The Supreme Court can’t get its story straight on Covid-19 vaccines - Vox



Textualists sometimes claim to be bound by the plain meaning of text and spurn context such as Congressional intent.  Except, of course, when they don't ...by turning, e.g. to "original public meaning".  That is a constructive form of textualist interpretation embraced in the influential work by Antonin Scalia A Matter of Interpretation
But one way or another we all engage in such construction, reasoning by incomplete analogy.  Thus due process, freedom of expression, anti-establishment, freedom from unreasonable search and seizure, privileges and immunities yield the line from Griswold v. Connecticut [personal, private right to use contraceptives], to Roe v. Wade [personal doctor-woman decision on terminating pregnancy], Lawrence v. Texas [privacy of consensual sexual relations], Obergefell v. Hodges [States must respect personal choice to marry another of the same gender].

Ian Millhiser here identifies the "major questions doctrine" enunciated with renewed vigor by the conservatives on the Supreme Court.  Coupled with the "non-delegation doctrine" Neil Gorsuch asserts in the Medicare workers vaccine case that the two combine to make Congress the decision-maker.   We are accustomed to assertions that bureaucracies are self-aggrandizing, and the Imperial Presidency is a common trope but as Fordham law professor Ethan Leib points out there is also the drive to judicial aggrandizement

Ian Millhiser here discusses the judicially created major questions doctrine which the six conservatives deployed in Alabama Realtors v. Department of Health and Human Services used to strike down the eviction moratorium despite the plain language of the Public Health Service Act 42 USC 264a which provides:
The Surgeon General, with the approval of the [Secretary of Health and Human Services], is authorized to make and enforce such regulations as in his judgment​ are necessary to prevent the introduction, transmission, or spread of communicable diseases from foreign countries into the States or possessions, or from one State or possession into any other State or possession.

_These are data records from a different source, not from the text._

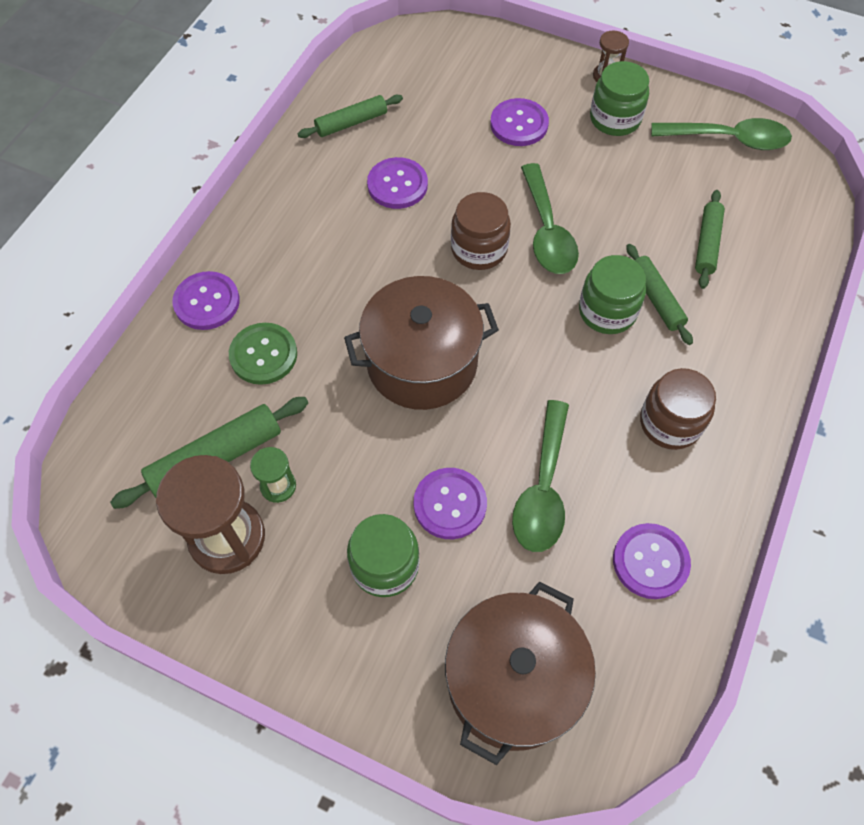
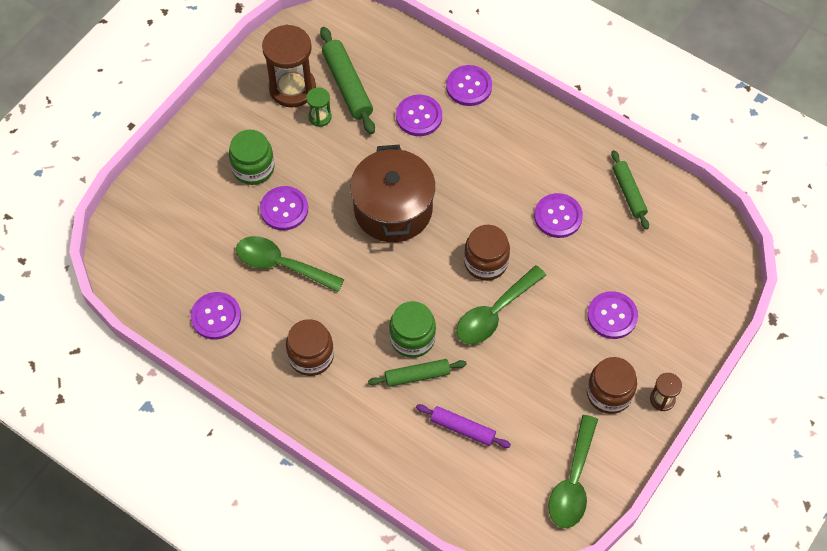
camera: 100 degrees right, 0 degrees up
green button [229,323,297,385] -> purple button [396,95,442,136]
brown pot [445,581,596,765] -> none
green spoon [521,163,579,274] -> green spoon turned 45 degrees counterclockwise [456,265,546,344]
green jar [590,61,649,136] -> brown jar [587,357,637,414]
green rolling pin [695,190,725,289] -> purple rolling pin [416,404,511,448]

 But the meaning of "necessary" was deemed not plain enough, so the Court 6-3 pushed the measure back to the divided Congress and widely divergent powers of the states.

- GWC

The Supreme Court can’t get its story straight on Covid-19 vaccines - Vox
By Ian Millhiser

On Thursday [January 13, 2022], the Supreme Court handed down a pair of unsigned opinions that appear to be at war with each other.

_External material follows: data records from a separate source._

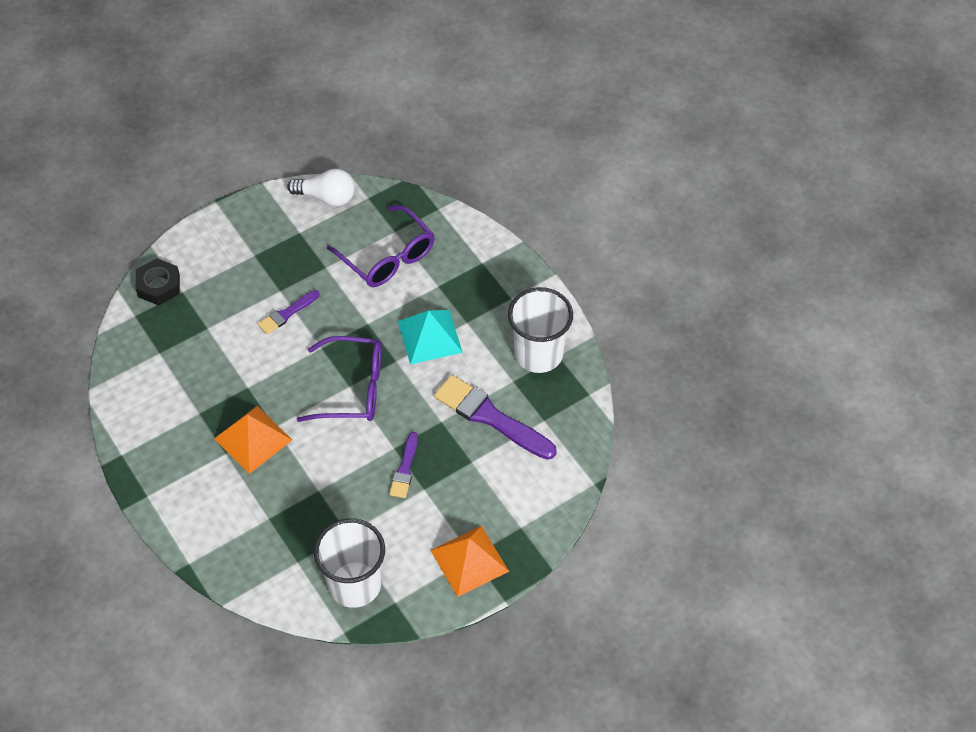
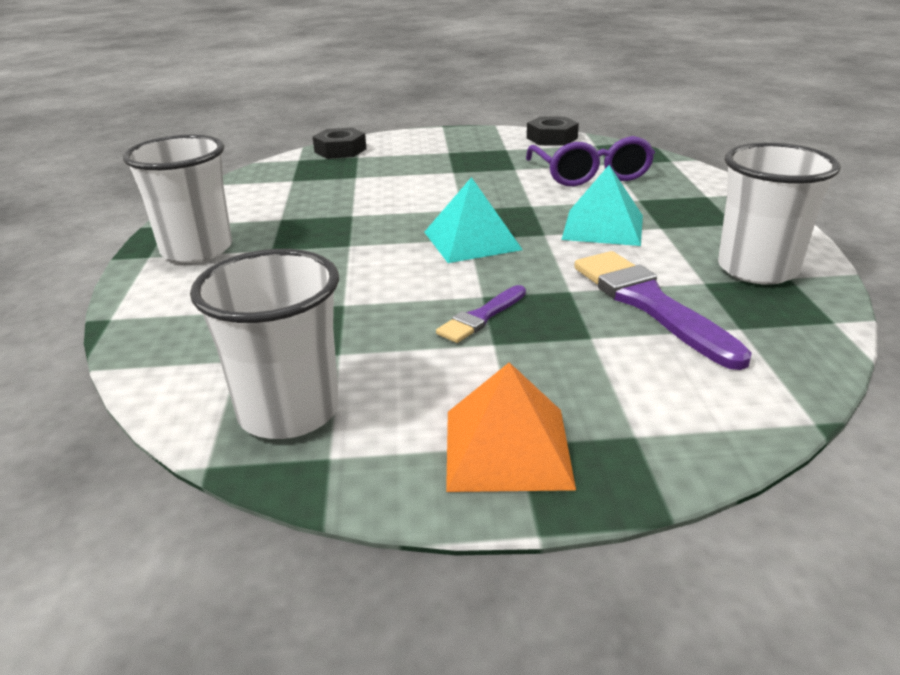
camera: 30 degrees right, 25 degrees down
orange pyramid [214,406,292,474] -> none
purple brush [258,290,320,334] -> none
white light bulb [287,169,355,206] -> black nut [527,117,579,146]
purple glasses [297,336,382,422] -> turquoise pyramid [424,177,523,263]
none -> white cup [123,135,232,263]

The first, National Federation of Independent Business v. Department of Labor, blocks a Biden administration rule requiring most workers to either get vaccinated against Covid-19 or to routinely be tested for the disease. The second, Biden v. Missouribacks a more modest policy requiring most health care workers to get the vaccine.

There are some things that differentiate the two cases. Beyond the fact that the first rule is broader than the second, the broader rule also relies on a rarely used provision of federal law that is restricted to emergencies, while the latter rule relies on a more general statute.

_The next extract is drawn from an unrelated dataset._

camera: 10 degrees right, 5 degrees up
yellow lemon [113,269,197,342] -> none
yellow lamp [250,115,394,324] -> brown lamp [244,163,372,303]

But the Court gives little attention to substantive differences between the laws authorizing both rules. Instead, it applies an entirely judicially created doctrine and other standards in inconsistent ways. The result is two opinions that are difficult to reconcile with each other.

The NFIB case relies heavily on something known as the “major questions doctrine,” a judicially invented doctrine which the Court says places strict limits on a federal agency’s power to “exercise powers of vast economic and political significance.” As the NFIB opinion notes, the vaccinate-or-test rule at issue in NFIB applies to “84 million Americans” — quite understandably a matter of vast economic significance.

But, if this manufactured doctrine is legitimate, then it’s not at all clear why it doesn’t apply with equal force in both cases. As Justice Clarence Thomas points out in a dissenting opinion in the Missouri case, the more modest health workers’ rule “has effectively mandated vaccination for 10 million healthcare workers.” That’s still an awful lot of Americans!

What if the Biden administration had pushed out a rule requiring 20 million people to get vaccinated? Or 50 million? The Court does not tell us just how many millions of Americans must be impacted by a rule for it to count as a matter of “vast economic and political significance.” And it’s hard to draw a legally principled distinction between 10 million workers and 84 million.